Content starts

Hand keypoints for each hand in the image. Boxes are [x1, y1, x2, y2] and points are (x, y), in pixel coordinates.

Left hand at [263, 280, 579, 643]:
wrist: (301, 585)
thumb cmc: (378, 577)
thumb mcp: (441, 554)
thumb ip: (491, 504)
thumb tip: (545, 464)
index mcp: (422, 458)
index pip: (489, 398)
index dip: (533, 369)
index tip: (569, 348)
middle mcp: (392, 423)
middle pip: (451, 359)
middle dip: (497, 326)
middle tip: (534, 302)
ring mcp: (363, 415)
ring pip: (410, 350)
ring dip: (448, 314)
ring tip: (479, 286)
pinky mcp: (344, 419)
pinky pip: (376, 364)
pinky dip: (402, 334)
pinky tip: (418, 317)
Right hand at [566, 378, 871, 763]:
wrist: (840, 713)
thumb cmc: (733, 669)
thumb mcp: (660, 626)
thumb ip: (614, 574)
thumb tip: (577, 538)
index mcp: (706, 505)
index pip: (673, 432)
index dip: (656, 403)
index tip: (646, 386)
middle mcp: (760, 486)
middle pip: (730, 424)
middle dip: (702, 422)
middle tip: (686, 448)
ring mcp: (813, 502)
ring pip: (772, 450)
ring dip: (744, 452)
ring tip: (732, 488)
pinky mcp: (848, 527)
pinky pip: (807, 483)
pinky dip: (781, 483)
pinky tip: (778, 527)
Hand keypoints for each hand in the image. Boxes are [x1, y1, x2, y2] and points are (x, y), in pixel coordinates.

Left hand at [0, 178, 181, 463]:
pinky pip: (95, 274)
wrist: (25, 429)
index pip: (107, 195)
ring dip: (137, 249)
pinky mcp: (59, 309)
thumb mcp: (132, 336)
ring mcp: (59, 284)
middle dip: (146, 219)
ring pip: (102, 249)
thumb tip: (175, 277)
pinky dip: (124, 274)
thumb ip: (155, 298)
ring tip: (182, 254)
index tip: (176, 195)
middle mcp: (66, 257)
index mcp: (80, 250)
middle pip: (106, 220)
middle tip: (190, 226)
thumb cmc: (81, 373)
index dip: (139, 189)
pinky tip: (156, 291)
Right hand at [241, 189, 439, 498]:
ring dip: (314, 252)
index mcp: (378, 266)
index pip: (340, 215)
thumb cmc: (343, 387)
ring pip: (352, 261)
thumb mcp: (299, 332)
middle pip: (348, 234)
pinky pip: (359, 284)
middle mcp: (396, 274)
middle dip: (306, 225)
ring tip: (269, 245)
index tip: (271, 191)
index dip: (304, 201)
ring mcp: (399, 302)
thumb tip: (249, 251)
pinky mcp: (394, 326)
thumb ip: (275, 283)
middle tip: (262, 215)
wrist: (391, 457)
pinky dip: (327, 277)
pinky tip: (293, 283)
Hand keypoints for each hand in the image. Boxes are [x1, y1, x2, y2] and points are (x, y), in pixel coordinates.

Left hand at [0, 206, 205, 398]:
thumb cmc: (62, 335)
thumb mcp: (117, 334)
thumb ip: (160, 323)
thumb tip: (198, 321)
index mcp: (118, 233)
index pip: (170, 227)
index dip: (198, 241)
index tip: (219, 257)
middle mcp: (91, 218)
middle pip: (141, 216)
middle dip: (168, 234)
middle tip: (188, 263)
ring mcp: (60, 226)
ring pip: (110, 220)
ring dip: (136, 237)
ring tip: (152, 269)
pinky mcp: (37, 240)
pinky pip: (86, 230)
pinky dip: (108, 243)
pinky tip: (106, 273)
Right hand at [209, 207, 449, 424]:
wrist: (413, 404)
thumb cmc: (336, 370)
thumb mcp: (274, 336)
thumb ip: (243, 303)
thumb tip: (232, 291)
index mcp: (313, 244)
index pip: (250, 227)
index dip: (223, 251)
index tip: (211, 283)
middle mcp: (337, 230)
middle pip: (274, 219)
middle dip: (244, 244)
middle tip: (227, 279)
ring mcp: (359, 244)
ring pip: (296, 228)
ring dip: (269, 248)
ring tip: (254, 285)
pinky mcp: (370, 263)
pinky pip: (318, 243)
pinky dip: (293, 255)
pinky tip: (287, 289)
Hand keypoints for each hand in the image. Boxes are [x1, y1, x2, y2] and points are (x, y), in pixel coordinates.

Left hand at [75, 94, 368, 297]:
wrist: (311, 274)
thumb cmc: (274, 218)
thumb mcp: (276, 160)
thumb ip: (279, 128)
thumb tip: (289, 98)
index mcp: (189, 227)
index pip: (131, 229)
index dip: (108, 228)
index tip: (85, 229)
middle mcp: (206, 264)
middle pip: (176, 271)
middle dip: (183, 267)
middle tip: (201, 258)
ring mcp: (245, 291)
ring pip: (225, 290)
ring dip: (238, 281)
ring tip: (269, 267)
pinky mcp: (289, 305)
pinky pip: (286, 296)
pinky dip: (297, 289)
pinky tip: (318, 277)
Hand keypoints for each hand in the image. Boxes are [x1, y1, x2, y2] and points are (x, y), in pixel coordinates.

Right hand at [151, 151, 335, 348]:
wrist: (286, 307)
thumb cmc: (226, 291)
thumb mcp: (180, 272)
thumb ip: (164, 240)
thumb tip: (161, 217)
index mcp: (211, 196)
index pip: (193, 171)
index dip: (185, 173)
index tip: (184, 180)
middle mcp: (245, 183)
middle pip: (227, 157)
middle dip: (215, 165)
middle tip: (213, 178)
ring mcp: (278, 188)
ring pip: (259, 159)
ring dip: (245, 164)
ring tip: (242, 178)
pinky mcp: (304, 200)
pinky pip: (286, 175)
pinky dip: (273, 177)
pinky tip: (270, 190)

Content ends

» **Task goal**:
Line by line, please copy the records above exactly.

» **Written answer**:
Hand keypoints for each hand in the image. Boxes are [x1, y1, x2, y2] and points are (x, y), in pixel coordinates.

Left hand at [263, 280, 579, 643]:
wrist: (301, 585)
thumb cmc: (378, 577)
thumb mcp: (441, 554)
thumb ip: (491, 504)
thumb tip: (545, 464)
index mcp: (422, 458)
index pip: (489, 398)
index dip: (533, 369)
index tip: (569, 348)
middle mcp: (392, 423)
middle pip: (451, 359)
middle dip: (497, 326)
middle tip: (534, 302)
ring mcp: (363, 415)
ring pip: (410, 350)
ring dip: (448, 314)
ring tip: (479, 286)
pinky mcp: (344, 419)
pinky pip: (376, 364)
pinky dip: (402, 334)
pinky tip: (418, 317)
Right hand at [566, 378, 871, 763]:
wrist: (840, 713)
thumb cmc: (733, 669)
thumb mcp: (660, 626)
thumb ip: (614, 574)
thumb tip: (577, 538)
index mcp: (706, 505)
index pip: (673, 432)
index dip: (656, 403)
index tip: (646, 386)
middle mcp: (760, 486)
middle pip: (730, 424)
middle dip: (702, 422)
middle tip: (686, 448)
ring mcp: (813, 502)
ring pip: (772, 450)
ring dip: (744, 452)
ring tip: (732, 488)
pinky mcp: (848, 527)
pinky pip: (807, 483)
pinky dip: (781, 483)
pinky tip: (778, 527)
Hand keypoints for each hand in the image. Boxes are [x1, y1, x2, y2] and points are (x, y), in pixel coordinates.

Left hand at [0, 178, 181, 463]:
pinky pip: (95, 274)
wrist: (25, 429)
index pip: (107, 195)
ring dip: (137, 249)
pinky mcp: (59, 309)
thumb mcp: (132, 336)
ring mcp: (59, 284)
middle dip: (146, 219)
ring pip: (102, 249)
thumb tip: (175, 277)
pinky dip: (124, 274)
thumb ip: (155, 298)
ring tip: (182, 254)
index tip: (176, 195)
middle mcp: (66, 257)
index mcp: (80, 250)
middle pip: (106, 220)
middle tip: (190, 226)
thumb cmc: (81, 373)
index dip: (139, 189)
pinky tip: (156, 291)
Right hand at [241, 189, 439, 498]:
ring dip: (314, 252)
index mcp: (378, 266)
index pip: (340, 215)
thumb cmc: (343, 387)
ring pip: (352, 261)
thumb mcp: (299, 332)
middle pip: (348, 234)
pinky pip: (359, 284)
middle mcp: (396, 274)
middle dip: (306, 225)
ring tip: (269, 245)
index tip: (271, 191)
index dip: (304, 201)
ring mcp: (399, 302)
thumb tip: (249, 251)
pinky mcp: (394, 326)
thumb ip: (275, 283)
middle tip: (262, 215)
wrist: (391, 457)
pinky dip: (327, 277)
pinky tip: (293, 283)
Hand keypoints for each hand in the image. Boxes are [x1, y1, x2, y2] and points are (x, y), in pixel coordinates.

Left hand at [0, 206, 205, 398]:
thumb cmc: (62, 335)
thumb mcp: (117, 334)
thumb ip: (160, 323)
thumb tip: (198, 321)
index mcp: (118, 233)
index pip: (170, 227)
index dip: (198, 241)
index tip: (219, 257)
middle mcp: (91, 218)
middle pip: (141, 216)
middle dip: (168, 234)
middle tip: (188, 263)
ring mcp: (60, 226)
ring pip: (110, 220)
ring dip: (136, 237)
ring tip: (152, 269)
pinky mcp: (37, 240)
pinky pip: (86, 230)
pinky dip: (108, 243)
pinky tip: (106, 273)
Right hand at [209, 207, 449, 424]:
wrist: (413, 404)
thumb cmc: (336, 370)
thumb mcp: (274, 336)
thumb ip: (243, 303)
thumb tip: (232, 291)
index mcp: (313, 244)
index pip: (250, 227)
index dip: (223, 251)
index tip: (211, 283)
middle mcp: (337, 230)
middle pip: (274, 219)
middle dip: (244, 244)
middle tip: (227, 279)
ring mcp: (359, 244)
ring pip: (296, 228)
ring dip: (269, 248)
ring tip: (254, 285)
pinky mcp: (370, 263)
pinky pip: (318, 243)
pinky dip: (293, 255)
pinky tip: (287, 289)
Hand keypoints for each hand in the image. Boxes are [x1, y1, x2, y2] and points are (x, y), in pixel coordinates.

Left hand at [75, 94, 368, 297]:
wrist: (311, 274)
thumb cmc: (274, 218)
thumb mcp: (276, 160)
thumb ip: (279, 128)
thumb tip: (289, 98)
index mcp: (189, 227)
index pip: (131, 229)
index dip: (108, 228)
index tip: (85, 229)
middle mcp: (206, 264)
middle pip: (176, 271)
middle dip: (183, 267)
middle tip: (201, 258)
ring mcp: (245, 291)
ring pip: (225, 290)
ring dip: (238, 281)
ring tip: (269, 267)
pinky mcp: (289, 305)
pinky pip: (286, 296)
pinky dip: (297, 289)
pinky tip: (318, 277)
Hand keypoints for each hand in the image. Boxes are [x1, y1, x2, y2] and points are (x, y), in pixel coordinates.

Right hand at [151, 151, 335, 348]:
wrist: (286, 307)
thumb cmc: (226, 291)
thumb mcp: (180, 272)
thumb ip: (164, 240)
thumb tip: (161, 217)
index mcp: (211, 196)
index pip: (193, 171)
index dip: (185, 173)
index tip: (184, 180)
middle mcp: (245, 183)
middle pip: (227, 157)
middle dip: (215, 165)
middle tip: (213, 178)
ring mcp: (278, 188)
ring pip: (259, 159)
ring dip: (245, 164)
ring tip: (242, 178)
pinky mcp: (304, 200)
pinky pip: (286, 175)
pinky dip: (273, 177)
pinky tip: (270, 190)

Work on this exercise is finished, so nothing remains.